# What is expected:
Print the lines of the items below word for word, beginning at the line that contains "of **300** °C." and stopping after the line that contains "Recorded value: **4300** rpm". Output nothing else.

(Measurement transcription data)
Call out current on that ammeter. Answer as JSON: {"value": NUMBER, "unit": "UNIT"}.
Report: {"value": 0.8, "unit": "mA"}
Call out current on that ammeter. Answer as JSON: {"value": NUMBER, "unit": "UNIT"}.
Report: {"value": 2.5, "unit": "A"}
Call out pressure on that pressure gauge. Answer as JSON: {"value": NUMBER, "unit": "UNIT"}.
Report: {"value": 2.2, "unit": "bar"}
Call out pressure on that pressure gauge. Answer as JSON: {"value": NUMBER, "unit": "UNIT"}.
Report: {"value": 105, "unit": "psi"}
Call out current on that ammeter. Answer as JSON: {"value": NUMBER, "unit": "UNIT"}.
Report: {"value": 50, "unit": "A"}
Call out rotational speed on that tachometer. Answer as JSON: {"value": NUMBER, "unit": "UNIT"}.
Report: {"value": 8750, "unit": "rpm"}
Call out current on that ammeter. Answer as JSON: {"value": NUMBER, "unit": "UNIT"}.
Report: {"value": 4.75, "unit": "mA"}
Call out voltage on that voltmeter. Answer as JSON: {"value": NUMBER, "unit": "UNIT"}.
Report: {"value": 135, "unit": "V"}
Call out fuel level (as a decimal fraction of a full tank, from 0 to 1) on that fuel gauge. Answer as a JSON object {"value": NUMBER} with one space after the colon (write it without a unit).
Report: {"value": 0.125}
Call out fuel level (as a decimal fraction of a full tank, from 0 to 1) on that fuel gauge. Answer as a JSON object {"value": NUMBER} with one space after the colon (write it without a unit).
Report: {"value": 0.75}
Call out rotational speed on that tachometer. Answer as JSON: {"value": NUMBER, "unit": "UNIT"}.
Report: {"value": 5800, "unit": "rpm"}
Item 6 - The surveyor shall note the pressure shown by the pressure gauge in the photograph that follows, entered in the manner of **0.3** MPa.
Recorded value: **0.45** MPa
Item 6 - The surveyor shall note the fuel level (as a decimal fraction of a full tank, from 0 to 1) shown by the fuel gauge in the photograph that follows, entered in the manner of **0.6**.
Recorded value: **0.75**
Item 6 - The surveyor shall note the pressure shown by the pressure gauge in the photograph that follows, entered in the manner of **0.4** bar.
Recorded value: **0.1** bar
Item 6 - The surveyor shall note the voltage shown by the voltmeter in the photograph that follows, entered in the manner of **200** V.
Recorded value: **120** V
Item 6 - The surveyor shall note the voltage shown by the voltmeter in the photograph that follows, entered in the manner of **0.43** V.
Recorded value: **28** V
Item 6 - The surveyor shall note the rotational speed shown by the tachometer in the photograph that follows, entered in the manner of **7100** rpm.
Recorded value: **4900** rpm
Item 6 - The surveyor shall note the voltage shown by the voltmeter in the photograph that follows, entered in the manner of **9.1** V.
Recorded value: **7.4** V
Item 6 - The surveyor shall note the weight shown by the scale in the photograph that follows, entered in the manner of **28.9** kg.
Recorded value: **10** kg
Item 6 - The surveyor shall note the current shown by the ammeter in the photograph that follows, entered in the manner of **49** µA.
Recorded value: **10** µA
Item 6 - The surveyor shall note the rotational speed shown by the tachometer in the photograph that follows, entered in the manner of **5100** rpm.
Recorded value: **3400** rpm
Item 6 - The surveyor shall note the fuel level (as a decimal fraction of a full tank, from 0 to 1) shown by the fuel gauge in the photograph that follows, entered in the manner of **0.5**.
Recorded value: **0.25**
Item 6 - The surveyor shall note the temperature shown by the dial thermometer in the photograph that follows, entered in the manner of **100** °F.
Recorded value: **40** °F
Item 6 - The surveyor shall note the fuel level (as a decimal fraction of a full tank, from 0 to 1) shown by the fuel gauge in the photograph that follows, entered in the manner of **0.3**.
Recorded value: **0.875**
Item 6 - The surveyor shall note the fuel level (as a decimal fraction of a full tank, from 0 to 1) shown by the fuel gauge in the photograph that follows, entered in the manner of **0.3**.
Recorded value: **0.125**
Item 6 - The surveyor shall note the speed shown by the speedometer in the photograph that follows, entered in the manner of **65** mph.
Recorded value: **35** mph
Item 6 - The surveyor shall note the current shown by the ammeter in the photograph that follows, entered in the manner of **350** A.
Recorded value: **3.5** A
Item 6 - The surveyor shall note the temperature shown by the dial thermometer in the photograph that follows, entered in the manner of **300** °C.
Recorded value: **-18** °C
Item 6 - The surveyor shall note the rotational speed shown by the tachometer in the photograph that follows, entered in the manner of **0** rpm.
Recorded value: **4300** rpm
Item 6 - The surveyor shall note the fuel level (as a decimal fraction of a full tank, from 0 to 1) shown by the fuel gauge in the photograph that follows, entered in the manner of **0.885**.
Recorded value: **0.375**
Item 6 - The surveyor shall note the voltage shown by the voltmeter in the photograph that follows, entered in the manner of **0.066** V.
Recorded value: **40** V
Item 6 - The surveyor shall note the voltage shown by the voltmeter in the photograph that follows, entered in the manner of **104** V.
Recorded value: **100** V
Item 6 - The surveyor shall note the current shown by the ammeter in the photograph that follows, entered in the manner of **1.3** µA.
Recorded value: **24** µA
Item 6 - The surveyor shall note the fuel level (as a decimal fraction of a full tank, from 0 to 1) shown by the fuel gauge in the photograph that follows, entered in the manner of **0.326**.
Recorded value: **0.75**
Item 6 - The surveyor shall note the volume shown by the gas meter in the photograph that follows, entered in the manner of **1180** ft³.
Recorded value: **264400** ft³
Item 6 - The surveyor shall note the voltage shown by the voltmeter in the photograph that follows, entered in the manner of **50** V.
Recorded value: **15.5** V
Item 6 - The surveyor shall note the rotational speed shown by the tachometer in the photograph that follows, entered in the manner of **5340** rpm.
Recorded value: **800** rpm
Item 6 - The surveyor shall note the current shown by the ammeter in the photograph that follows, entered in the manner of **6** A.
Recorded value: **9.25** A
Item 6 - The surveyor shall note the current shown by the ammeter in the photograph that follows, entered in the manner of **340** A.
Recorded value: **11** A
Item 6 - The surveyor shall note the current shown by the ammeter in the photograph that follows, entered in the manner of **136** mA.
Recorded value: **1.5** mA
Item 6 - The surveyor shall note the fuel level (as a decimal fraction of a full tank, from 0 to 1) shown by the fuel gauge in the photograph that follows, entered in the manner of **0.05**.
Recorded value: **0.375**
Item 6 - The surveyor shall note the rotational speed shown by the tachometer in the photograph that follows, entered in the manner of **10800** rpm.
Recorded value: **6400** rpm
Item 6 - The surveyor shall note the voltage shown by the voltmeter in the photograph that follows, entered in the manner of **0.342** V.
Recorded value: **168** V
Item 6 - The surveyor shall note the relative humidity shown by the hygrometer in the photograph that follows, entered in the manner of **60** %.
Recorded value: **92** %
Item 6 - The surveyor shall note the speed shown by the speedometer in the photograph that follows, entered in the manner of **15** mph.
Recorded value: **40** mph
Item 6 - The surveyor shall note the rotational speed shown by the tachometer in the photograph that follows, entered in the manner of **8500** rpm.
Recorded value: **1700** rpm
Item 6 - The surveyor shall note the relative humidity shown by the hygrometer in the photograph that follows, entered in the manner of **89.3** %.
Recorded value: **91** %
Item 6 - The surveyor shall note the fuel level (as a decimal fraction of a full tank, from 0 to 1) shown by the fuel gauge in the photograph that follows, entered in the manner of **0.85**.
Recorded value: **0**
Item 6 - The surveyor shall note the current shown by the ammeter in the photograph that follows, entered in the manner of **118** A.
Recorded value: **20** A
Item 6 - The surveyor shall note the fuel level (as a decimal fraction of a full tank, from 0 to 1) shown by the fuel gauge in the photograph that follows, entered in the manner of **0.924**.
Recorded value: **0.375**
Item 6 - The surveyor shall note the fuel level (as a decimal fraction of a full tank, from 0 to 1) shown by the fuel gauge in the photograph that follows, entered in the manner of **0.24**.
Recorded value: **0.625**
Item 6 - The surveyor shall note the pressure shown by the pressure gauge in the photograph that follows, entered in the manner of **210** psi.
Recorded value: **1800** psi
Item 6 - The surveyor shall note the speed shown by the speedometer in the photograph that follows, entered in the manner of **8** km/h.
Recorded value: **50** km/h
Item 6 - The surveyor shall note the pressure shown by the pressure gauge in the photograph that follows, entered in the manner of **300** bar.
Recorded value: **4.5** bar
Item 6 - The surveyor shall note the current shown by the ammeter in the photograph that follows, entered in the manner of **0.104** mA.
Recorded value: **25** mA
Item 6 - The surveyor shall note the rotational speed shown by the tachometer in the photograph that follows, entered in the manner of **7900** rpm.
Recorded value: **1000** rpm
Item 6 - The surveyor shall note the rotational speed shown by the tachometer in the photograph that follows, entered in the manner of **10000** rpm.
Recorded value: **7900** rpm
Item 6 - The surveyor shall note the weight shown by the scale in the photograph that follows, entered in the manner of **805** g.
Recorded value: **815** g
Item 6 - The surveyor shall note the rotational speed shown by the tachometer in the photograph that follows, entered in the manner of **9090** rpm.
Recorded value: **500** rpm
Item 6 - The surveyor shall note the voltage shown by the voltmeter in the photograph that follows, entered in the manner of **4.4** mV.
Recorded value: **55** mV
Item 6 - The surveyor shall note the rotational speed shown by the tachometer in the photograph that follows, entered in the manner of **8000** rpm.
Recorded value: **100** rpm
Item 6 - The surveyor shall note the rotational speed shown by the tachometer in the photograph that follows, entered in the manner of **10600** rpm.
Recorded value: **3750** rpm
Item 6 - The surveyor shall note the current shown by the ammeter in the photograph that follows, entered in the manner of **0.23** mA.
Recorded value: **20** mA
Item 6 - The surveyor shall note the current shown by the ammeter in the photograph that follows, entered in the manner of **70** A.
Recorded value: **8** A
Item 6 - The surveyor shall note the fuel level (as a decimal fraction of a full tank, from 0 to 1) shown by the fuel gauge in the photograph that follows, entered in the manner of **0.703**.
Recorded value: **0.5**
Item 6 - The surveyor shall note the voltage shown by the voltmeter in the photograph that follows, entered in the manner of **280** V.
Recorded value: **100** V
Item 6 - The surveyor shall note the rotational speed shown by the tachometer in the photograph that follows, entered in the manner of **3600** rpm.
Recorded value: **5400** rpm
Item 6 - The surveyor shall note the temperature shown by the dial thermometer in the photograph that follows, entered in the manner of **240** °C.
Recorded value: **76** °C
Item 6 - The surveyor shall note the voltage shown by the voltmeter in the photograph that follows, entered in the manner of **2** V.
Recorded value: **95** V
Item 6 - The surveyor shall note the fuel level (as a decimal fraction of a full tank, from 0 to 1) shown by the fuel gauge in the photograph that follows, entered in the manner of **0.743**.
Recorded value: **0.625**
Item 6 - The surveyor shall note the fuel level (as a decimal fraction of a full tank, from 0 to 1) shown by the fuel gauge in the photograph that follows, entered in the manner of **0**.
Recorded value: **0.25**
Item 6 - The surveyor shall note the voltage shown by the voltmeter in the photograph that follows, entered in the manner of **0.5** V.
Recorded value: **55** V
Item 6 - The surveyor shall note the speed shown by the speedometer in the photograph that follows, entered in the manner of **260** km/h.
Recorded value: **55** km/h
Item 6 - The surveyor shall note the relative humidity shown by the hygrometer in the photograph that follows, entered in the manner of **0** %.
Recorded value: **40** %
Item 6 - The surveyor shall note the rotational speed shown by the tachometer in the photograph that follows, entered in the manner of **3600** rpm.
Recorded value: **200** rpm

# Answer section:
Item 6 - The surveyor shall note the temperature shown by the dial thermometer in the photograph that follows, entered in the manner of **300** °C.
Recorded value: **-18** °C
Item 6 - The surveyor shall note the rotational speed shown by the tachometer in the photograph that follows, entered in the manner of **0** rpm.
Recorded value: **4300** rpm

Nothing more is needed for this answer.